Several years ago, Michelle Obama said that she’s only as happy as her unhappiest daughter… at a recent department chairs meeting, a department chair said that she was only as happy as her unhappiest department member and opened a conversation about what that means.
In every school I’ve worked in, and at most of the schools my friends/peers work in, we have conversations about student stress and what we can do do alleviate that. Does that mean changing the schedule, building in more “down time” during the day? Does that mean creating customizeable experiences, allowing for them to pursue a passion rather than the cookie-cutter graduation requirements? Does that mean designing workshops that teach them time-management and stress-reduction techniques? What about working with parents to help students find a schedule that both “builds the resume” for college and gives them
time to relax? Or convincing students to unplug before bed?
At MFPOW there was talk about teachers finding Flow – those moments when a class is going really, really well, when you know that this is what you were meant to do. The question of how to increase those moments is a difficult one to resolve, as into every job a little boredom must fall (personally, I hate shelving – I think I’ve mentioned that before).
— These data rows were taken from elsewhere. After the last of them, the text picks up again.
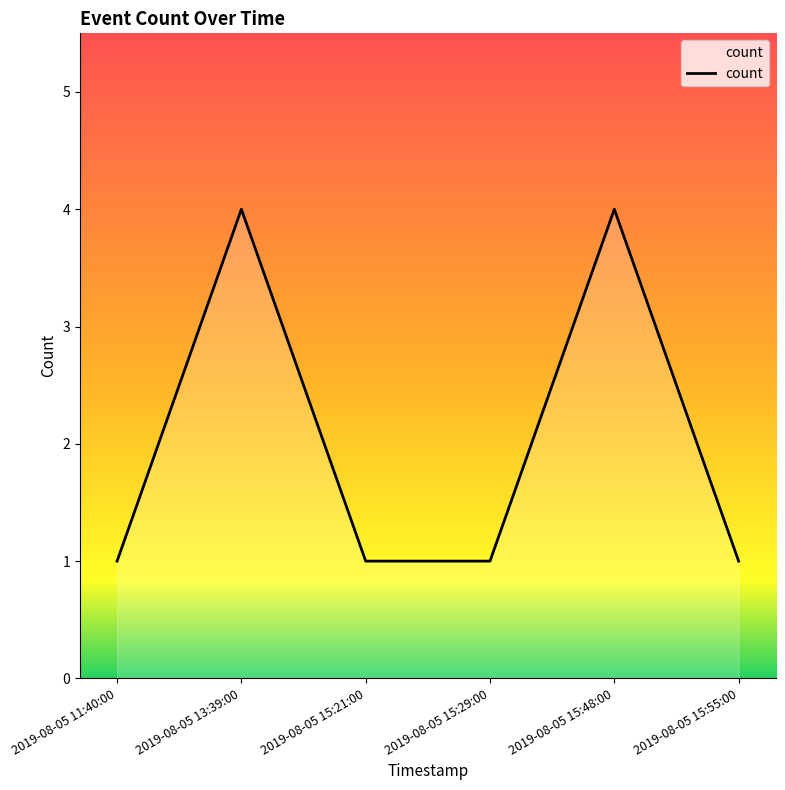

What is the difference between the maximum and minimum values?

3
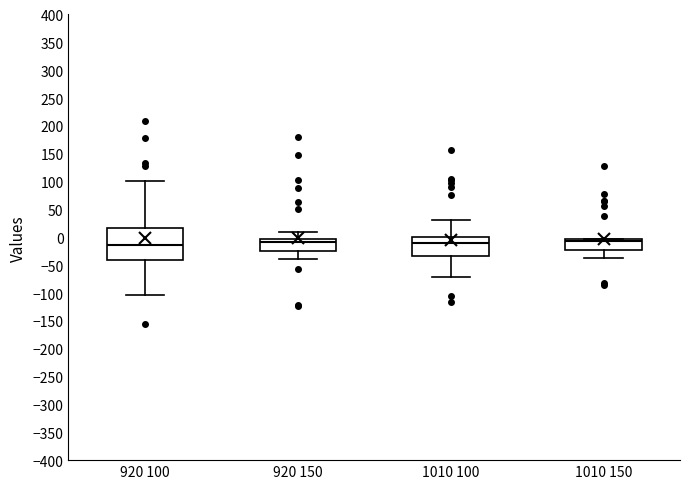

Reading left to right, transcribe this box plot: for each box, give where its median line is, the range the box spans, and where its two whiskers end, as read against the y-axis. The values are not printed on the chart, so give them approximately, as read against the axis.

920 100: median -15, box -40 to 15, whiskers -105 to 100
920 150: median -10, box -25 to -5, whiskers -40 to 10
1010 100: median -10, box -35 to 0, whiskers -70 to 30
1010 150: median -5 (just below the box's upper edge), box -20 to -5, whiskers -35 to 0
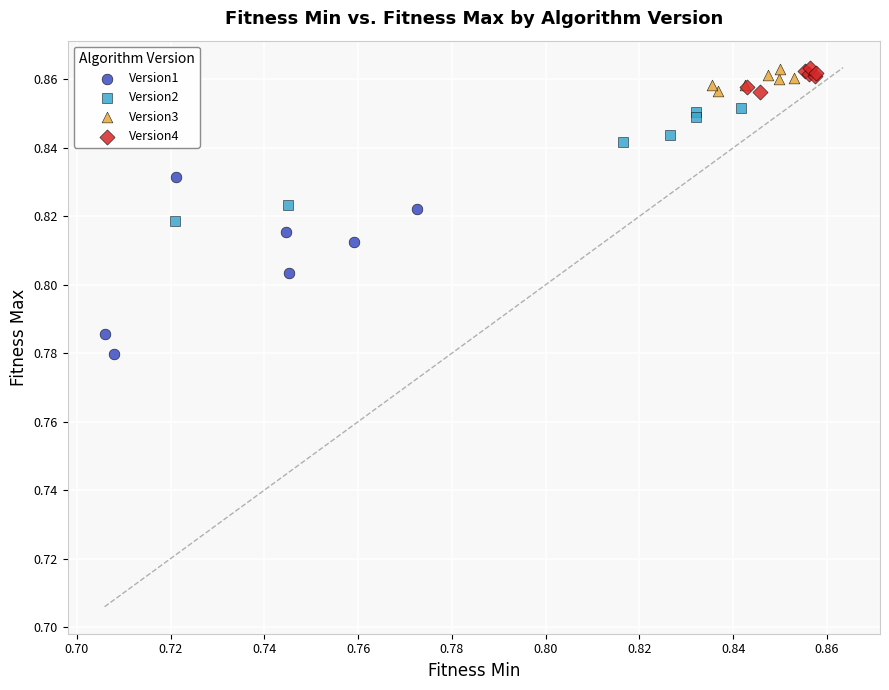

Which series has the widest spread of Y values?

Version1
In some ways it reminds me of my response to a question while on a job search. I was asked “is this the perfect job for you?” (trying to assess my interest in the school, etc.) and I immediately said, “nope! The perfect job would pay me about three-four times what you’re going to pay me, ask me to work only 10-20 hours/week helping students do research, and give me the rest of the time to read… but since that’s incredibly unrealistic, this job will be a good substitute.” As far as I know, no one can be “in flow” all the time, but can you have a life that is more “flow-focused” than it is?
So, let’s get back to that unhappy department member. What is making them unhappy? The reality is that we, in schools and particularly in libraries, are not good at saying “no” to add-ons. In September, everything is cupcakes and unicorns, but by November we’re too busy to pee. Our “free” prep periods are filled with getting ready for a new class or helping students understand past material or grading. After school there might be coaching or club advising responsibilities. In independent schools we often advise students, acting as filters/buffers/facilitators between teachers, parents and students. Grades are often far more than just computing an average, they’re comments and explication (and if you teach and advise, you’ve got those comments to create after reading all the teacher comments). Committees – check. Department meetings – double check. Cover class for a sick colleague? Oversee recess or dismissal? Teach an extra section? check check check.
Where are the conversations about teacher stress? Yes, students are important and helping them manage their stress is important. But isn’t it equally important for us to work on how to be less stressed? isn’t it critical that we model good habits for our students? If we don’t know how to say “no” and work ourselves into an exhausted frenzy each year, are we really doing our students any favors?
What pleases me inordinately is that MPOW is willing to talk about this – perhaps we won’t come up with any real solutions, or perhaps solutions will differ per department and grades taught. But opening the conversation, recognizing that there are stresses on faculty that need to be addressed and examined is a great place to start. One challenge for all of us is finding time to learn something new in terms of pedagogy or technology, integrating it into our classes and practice, and that contributes to the stress. Another is all the “outside” stuff (the things we don’t learn in professional training or aren’t explicitly in our job descriptions) and finding ways to do a good job at those and at our “real” jobs.
I’m struggling with this – who isn’t? And as a department chair/library director, I’m also “unhappy.” Wouldn’t it be nice if, by the end of this academic year, there was a clear way forward and an end to the cycle?